Conceptual model for near patient ML-enhanced MALDI-TOF-MS COVID-19 testing. The Figure outlines the conceptual workflow for our ML-enhanced MALDI-TOF-MS COVID-19 testing method when performed near patient. Individuals with unknown COVID-19 status register via a smart device app which links their identity with a unique quick-response (Q–R) barcode. The Q-R code is paired to the nasal swab specimen which is self-collected under supervision. The sample is tested by MALDI-TOF-MS and mass spectra analyzed by the ML algorithm to report out a COVID-19 result. COVID-19 individuals are allowed entry for 24 h until. COVID-19 positive/indeterminant individuals will be denied entry and/or require follow-up testing by molecular methods. Data from MALDI-TOF-MS is fed routinely to the automated ML platform for both quality assurance and continual refinement of models. Total time from sample collection to result is < 1 h.

Limitations of this study include the use of frozen clinical specimens as a proof of concept. Proteomic profiling of identified peaks would also be needed to characterize the presence of viral proteins and host response factors. This study was intended to determine if ML-enhanced MALDI-TOF-MS could differentiate between PCR positive COVID-19 patients versus those who tested negative. The study did not evaluate the detection of other coronavirus or influenza like illnesses in the community. Notably, local “shelter in place” have greatly reduced influenza prevalence in the community21. Polymer contamination of samples prevented ionization of 27 samples—resulting in an invalid result. Sources of polymer include, but are not limited to the saline itself, specimen collection tube, and the swab. Polymer contamination is unfortunately a common challenge in mass spectrometry22.

Conclusions

Machine learning—enhanced screening of COVID-19 in symptomatic and asymptomatic patients by MALDI-TOF-MS exhibits acceptable positive and negative percent agreement for screening applications.

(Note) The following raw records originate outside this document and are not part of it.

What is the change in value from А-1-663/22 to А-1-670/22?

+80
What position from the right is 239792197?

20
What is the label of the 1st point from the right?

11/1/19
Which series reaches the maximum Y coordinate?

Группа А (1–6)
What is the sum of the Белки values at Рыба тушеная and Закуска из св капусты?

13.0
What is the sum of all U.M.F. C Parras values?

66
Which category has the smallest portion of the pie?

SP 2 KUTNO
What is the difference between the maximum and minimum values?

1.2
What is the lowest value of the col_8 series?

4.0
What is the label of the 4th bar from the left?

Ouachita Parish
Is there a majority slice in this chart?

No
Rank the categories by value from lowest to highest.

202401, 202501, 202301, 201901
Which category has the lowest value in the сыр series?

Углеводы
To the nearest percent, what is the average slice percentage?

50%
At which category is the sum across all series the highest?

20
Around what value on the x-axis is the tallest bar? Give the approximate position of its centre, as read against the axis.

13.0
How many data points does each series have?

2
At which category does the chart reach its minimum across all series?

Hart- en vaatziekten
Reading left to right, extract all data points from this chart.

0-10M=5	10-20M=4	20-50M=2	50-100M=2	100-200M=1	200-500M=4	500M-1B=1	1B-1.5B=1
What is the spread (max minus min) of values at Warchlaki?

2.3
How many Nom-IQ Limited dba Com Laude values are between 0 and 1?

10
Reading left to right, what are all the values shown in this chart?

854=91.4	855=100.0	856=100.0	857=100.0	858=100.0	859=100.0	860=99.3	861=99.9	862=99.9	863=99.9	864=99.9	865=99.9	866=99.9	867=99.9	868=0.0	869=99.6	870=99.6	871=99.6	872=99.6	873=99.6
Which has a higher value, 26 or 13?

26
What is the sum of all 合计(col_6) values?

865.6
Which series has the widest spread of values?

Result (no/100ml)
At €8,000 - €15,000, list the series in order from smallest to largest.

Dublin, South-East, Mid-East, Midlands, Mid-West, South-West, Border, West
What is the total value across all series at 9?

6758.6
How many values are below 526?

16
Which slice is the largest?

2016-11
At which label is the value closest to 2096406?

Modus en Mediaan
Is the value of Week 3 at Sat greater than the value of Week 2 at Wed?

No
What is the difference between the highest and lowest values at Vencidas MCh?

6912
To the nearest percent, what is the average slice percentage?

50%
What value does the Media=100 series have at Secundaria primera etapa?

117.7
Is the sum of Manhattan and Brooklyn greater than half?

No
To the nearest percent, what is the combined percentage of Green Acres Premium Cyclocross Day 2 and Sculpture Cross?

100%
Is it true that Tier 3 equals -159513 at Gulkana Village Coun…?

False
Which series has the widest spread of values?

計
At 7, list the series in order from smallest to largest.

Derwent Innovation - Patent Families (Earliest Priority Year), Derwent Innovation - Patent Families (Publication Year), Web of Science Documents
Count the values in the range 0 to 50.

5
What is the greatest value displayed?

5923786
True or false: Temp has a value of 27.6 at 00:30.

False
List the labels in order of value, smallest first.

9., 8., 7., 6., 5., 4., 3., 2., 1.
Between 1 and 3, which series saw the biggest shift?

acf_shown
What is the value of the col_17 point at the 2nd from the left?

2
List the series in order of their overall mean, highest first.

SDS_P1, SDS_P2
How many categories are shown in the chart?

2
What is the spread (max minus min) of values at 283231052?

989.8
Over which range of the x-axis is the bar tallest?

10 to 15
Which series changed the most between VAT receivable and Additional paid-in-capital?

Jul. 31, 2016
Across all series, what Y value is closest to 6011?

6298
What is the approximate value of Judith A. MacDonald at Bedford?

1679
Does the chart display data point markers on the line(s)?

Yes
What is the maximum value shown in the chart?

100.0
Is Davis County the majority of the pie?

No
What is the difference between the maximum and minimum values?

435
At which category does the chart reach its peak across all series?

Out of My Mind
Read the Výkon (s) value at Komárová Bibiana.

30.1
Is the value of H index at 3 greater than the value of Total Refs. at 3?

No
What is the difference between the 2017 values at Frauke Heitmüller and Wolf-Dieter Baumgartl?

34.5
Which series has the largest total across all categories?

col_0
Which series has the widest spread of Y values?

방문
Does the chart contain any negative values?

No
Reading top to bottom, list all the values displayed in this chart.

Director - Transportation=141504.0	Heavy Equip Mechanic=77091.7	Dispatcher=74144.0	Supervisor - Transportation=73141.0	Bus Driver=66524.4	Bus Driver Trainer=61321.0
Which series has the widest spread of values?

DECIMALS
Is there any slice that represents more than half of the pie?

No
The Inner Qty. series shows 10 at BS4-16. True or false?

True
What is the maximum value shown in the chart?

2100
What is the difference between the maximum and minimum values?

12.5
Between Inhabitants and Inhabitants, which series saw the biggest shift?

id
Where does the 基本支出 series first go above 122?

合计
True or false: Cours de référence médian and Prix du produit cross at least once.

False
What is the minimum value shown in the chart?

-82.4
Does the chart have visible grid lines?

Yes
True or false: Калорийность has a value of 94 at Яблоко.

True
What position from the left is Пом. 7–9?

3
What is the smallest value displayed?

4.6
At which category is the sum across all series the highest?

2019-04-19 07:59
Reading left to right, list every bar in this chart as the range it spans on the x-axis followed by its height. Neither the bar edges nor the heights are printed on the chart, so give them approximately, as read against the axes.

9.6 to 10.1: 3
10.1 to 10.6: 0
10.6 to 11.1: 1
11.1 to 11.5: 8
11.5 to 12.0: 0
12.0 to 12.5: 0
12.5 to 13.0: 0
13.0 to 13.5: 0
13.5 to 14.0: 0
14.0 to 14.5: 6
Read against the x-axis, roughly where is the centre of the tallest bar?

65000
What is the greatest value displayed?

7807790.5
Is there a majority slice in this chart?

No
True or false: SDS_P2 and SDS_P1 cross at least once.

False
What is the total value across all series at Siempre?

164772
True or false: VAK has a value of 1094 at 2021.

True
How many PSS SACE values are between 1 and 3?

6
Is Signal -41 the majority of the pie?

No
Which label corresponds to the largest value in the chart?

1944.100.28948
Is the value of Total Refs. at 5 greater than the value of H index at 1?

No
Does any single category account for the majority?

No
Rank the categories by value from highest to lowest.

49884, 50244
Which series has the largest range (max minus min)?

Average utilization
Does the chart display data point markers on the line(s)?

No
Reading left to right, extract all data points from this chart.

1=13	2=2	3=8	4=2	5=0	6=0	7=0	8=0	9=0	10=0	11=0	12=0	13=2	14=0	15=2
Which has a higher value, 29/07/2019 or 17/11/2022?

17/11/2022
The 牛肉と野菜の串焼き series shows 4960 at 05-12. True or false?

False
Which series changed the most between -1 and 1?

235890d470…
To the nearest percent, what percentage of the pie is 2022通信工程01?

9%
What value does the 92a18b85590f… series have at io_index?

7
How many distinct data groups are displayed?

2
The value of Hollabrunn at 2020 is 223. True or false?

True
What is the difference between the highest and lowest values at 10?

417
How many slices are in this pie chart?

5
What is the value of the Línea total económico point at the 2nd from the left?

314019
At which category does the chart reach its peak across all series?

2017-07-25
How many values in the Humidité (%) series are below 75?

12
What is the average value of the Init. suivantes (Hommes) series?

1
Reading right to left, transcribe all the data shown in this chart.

This approach may have great value for testing at satellite laboratories to rapidly screen large numbers of individuals requiring access to businesses, schools and other large facilities. Larger multicenter studies are needed to determine the feasibility of large-scale MALDI-TOF-MS-based COVID-19 detection for workplace screening and further refine ML models that encompass a range of negative COVID-19 vaccinated individuals, vaccinated individuals who still acquire COVID-19, and non-COVID-19 respiratory infectious diseases.